A. Types of job From [Cell 16 to 21] we use the SQL API to do the queries that will answer our questions about the characteristics of the most relevant job titles.
From [Cell 22 to 27] we go to a firm level and detect the big players in the market.
From [Cell 28 to 32] we create a DataFrame containing only the reviews from Amazon's employees and we use the DataFrame API to explode each word from the pros and cons section, and create a new row for each of the words. Next, we select the most repeated words to get an idea of what it is like to work at Amazon as a tech expert.
CONCLUSIONS
We have seen that job reviews from tech-related employees are rapidly growing and it is likely that the demand for such professionals will keep increasing in the next years. The overall rating is 3.88 out of 5 for the sector and Data Analysts and Data Scientists have an overall rating of 4.06, which is slightly higher. Singapore is the city that has attracted more tech employees in the last years and the most reviewed job title is Software Engineer. Nonetheless, Software Engineers do not seem to be the ones with higher job satisfaction. Cloud Support Associates actually have an insuperable overall satisfaction, 5 out of 5.

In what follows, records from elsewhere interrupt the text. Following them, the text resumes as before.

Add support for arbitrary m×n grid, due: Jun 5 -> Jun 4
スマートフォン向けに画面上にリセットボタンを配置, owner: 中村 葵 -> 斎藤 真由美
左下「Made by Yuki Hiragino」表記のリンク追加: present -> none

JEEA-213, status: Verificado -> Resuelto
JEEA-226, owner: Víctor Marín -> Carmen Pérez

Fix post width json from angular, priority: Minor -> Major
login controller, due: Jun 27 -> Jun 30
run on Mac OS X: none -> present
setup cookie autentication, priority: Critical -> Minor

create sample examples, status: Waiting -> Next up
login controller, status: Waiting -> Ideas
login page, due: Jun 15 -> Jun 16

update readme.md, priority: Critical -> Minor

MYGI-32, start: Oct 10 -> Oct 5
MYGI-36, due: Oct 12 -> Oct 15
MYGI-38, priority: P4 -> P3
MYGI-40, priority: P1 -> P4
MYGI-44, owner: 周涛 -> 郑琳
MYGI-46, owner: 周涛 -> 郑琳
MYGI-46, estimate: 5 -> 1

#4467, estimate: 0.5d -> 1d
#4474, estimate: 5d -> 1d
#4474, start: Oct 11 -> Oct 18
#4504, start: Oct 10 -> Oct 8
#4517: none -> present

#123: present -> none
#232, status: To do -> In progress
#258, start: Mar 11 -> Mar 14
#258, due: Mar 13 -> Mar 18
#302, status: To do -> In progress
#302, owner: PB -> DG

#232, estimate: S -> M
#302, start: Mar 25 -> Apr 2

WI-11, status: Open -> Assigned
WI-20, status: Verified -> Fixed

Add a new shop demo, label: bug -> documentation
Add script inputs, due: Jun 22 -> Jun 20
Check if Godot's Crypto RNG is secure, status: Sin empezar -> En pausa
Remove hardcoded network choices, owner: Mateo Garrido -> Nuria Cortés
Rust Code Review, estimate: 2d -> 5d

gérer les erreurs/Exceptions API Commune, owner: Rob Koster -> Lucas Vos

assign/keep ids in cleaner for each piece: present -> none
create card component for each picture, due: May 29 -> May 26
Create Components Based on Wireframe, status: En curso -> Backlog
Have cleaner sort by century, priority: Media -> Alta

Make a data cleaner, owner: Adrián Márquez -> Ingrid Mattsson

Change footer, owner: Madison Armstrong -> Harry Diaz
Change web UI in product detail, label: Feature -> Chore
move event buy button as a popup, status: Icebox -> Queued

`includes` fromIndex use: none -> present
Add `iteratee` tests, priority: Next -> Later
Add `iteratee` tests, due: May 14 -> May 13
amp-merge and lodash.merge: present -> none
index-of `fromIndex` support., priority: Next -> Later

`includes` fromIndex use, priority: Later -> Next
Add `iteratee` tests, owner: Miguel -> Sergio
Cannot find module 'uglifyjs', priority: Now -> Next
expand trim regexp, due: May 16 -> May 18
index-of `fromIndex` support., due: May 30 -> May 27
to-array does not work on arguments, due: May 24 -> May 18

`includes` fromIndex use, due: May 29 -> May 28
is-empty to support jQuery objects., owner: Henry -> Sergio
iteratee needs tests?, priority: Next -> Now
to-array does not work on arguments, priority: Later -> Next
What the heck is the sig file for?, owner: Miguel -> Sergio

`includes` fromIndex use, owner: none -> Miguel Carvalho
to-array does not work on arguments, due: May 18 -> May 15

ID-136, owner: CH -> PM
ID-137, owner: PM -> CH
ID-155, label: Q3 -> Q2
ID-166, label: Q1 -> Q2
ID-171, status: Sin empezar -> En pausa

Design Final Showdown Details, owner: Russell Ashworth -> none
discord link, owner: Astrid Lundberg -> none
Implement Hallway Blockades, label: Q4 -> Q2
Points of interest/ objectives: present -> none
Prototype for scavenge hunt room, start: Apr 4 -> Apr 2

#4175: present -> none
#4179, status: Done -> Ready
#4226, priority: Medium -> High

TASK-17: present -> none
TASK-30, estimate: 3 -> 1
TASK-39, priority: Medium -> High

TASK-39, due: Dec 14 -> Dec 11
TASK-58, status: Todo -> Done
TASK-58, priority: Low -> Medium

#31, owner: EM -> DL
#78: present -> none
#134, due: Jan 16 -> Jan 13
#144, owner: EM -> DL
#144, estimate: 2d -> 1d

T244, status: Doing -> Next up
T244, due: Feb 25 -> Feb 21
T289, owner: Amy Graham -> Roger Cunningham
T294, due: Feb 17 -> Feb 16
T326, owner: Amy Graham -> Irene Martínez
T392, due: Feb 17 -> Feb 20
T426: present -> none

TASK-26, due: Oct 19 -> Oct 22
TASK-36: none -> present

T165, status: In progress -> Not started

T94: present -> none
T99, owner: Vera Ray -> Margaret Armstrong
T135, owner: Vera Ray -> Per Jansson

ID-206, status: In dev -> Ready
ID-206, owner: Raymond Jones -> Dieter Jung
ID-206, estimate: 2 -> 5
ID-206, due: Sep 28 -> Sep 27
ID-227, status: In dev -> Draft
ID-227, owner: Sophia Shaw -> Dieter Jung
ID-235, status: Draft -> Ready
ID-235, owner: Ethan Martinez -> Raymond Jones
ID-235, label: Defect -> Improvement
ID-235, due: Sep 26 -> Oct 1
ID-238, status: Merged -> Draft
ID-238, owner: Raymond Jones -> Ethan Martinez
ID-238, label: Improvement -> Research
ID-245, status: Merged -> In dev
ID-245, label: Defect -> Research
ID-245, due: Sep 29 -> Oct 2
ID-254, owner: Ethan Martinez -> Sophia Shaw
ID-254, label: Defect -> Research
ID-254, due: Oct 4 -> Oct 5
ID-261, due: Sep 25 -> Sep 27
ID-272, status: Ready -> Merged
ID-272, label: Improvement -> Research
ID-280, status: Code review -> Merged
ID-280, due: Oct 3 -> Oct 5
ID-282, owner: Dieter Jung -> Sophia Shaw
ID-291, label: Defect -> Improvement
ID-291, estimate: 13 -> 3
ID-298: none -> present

Regarding the key players in the market, Amazon, Oracle, Dell Technologies, Microsoft and Google are the companies which have more reviews from current employees. The five firms together sum 8.13% of all the reviews. However, these companies are not the ones with the highest overall rating. The top 3 firms with higher rating are Spotify, followed by Air Asia and Zalando. On the other hand, the firms with worst rating from their current employees are Sqlink Group, Mitra Int. and Dyson.
Finally, we put our attention on Amazon, on of the biggest players. We analysed the most repeated words in the reviews of its employees and concluded that Amazon has a good working environment and excellent opportunities to grow and learn but it is difficult to have a good work-life balance.